Students' (lack of) comprehension of mathematics texts
Research project
The project will investigate how properties of mathematical texts can be adapted to improve students' understanding and what types of reading strategies students can use for mathematical texts to improve their understanding.
Many students have difficulty to understand mathematical texts. We need knowledge about how students should read mathematics texts and how mathematics texts can be designed in the best way. Such knowledge can help teachers and textbook authors to avoid situations where mathematics does not make sense to students. The purpose of the project is to explain students' (lack of) understanding of mathematical texts. In this project, eye movements will be used to create new knowledge about this.
Mathematics does not make sense for many students. For example, usually 15-20% of students in grade 9 do not pass the national test in mathematics, while the number is lower for other subjects. Also, textbooks usually do not give students the opportunity to make sense of mathematics through reasoning, but they focus on (meaningless) imitation of given procedures. At the same time, a central aspect of mathematics is its multi-semiotic nature, that is, mathematics deals with several different written systems (semiotic systems), such as the symbolic language, graphs, diagrams, and images. Thus, students' lack of comprehension of mathematics texts can be detrimental for their learning.

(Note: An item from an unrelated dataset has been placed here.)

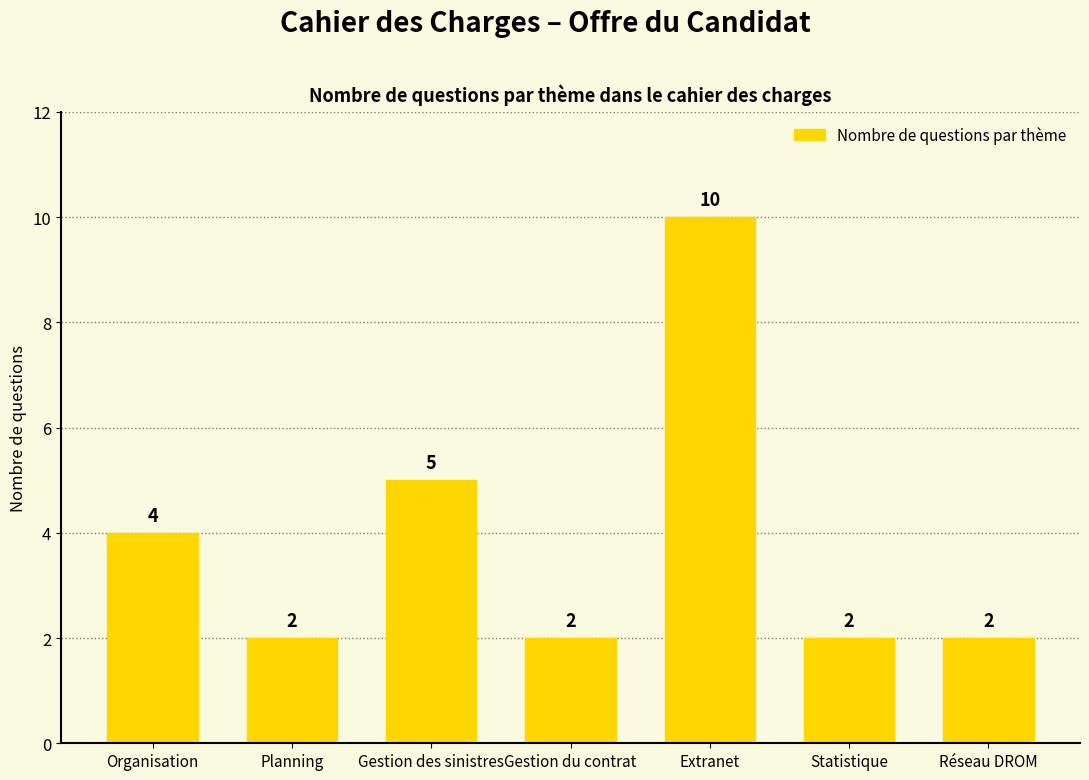

Reading left to right, list all the values displayed in this chart.

Organisation=4	Planning=2	Gestion des sinistres=5	Gestion du contrat=2	Extranet=10	Statistique=2	Réseau DROM=2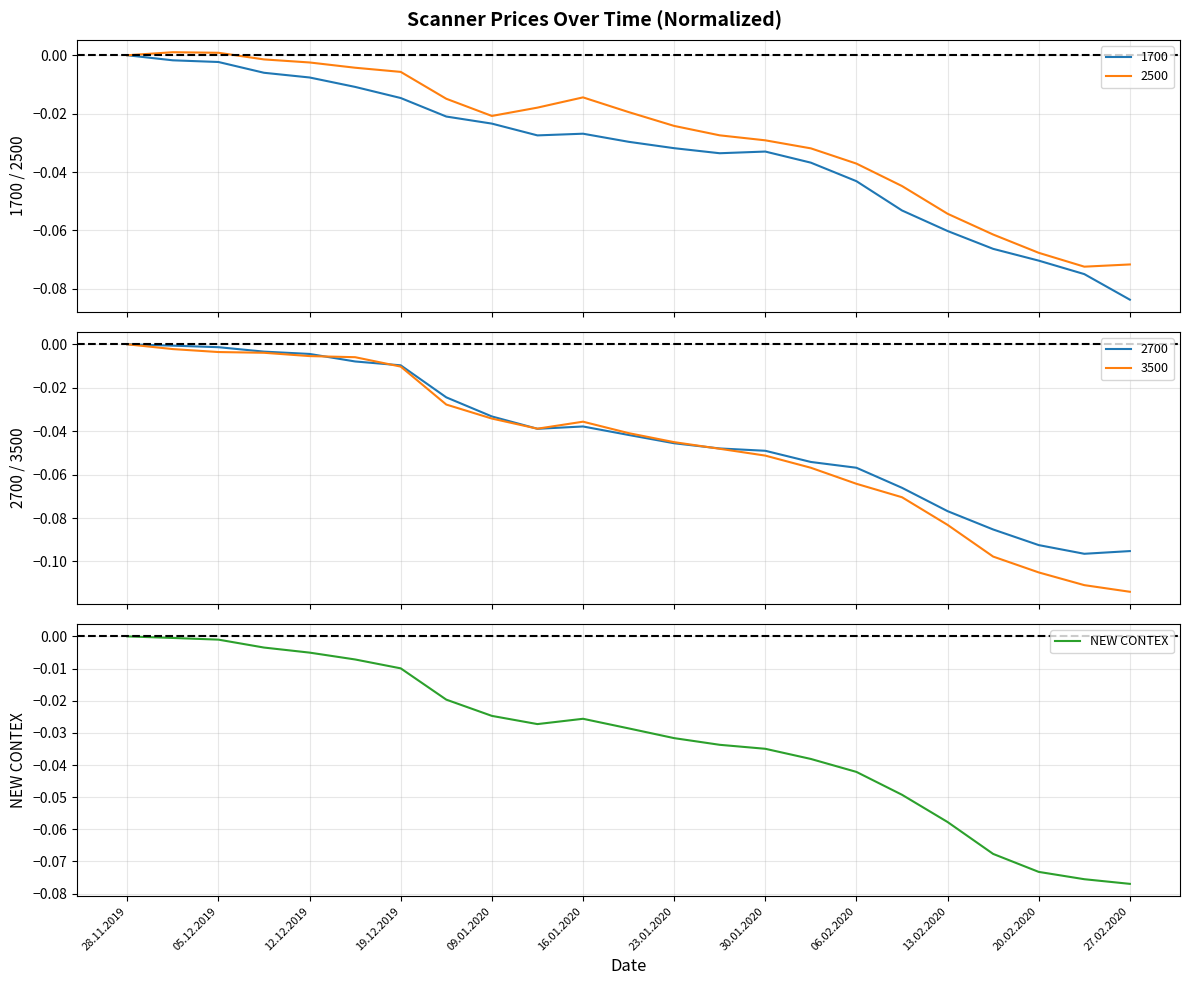

True or false: the data shows -0.0 at 12.12.2019.

False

Therefore, we need knowledge about how students read mathematics texts, for example, if and how they focus on some types of semiotic systems more than others. We also need knowledge about how students should read mathematics texts, and how mathematics texts can be designed in the best way. Such knowledge can help teachers and textbook authors to avoid situations where mathematics does not make sense for students.
However, the existing research basis for helping teachers and textbook authors is quite small. For example, research on mathematics textbooks mostly focuses on how the texts are constructed, but rarely focuses on students' use of textbooks. Also, research on how students should read mathematics texts are primarily theoretical or discussions without empirical bases.
Besides the need for more research, new methods are also needed to allow for more in-depth knowledge of students' reading of mathematics texts. One method that has not previously been used with such purpose is eye-tracking. Eye-tracking can provide researchers with more objective data than other methods, such as self-reporting, since eye-tracking can show what parts of the mathematics texts students read first and/or spend most time on. Therefore, eye-tracking has an unrealized potential for new insights regarding, for example, how the integration of different semiotic systems in a text affects the reading process.
The purpose of this project is to explain students' (lack of) comprehension of mathematics texts. The overarching questions concern 1) how properties of mathematics texts can be adapted to improve students' comprehension and 2) what types of reading strategies students can use for mathematics texts to improve their comprehension. The methodology is based on existing research on properties of mathematics texts, previous eye-tracking studies, and an established theory of comprehension. By combining these lines of research, the project becomes novel and highly relevant, in that it provides insights into relations previously unexplored.
In this project, we will let students read different types of mathematics texts while we record the eye-movements. We will collect data about the students' prior knowledge in mathematics before the reading of the text, and of the comprehension of the text after the reading. This will allow us to examine if and how the reading process and the comprehension differ between different texts and students. The analyses will be both quantitative for large groups of students, to identify overarching relations, and qualitative for smaller groups, to allow for in-depth and detailed results.
The project group has many years of experience from research on reading and mathematics and have also experience of using eye-tracking technology in educational research. All parts of the methodology are therefore well-known and previously used by the applicants but combined in a novel manner in the proposed project.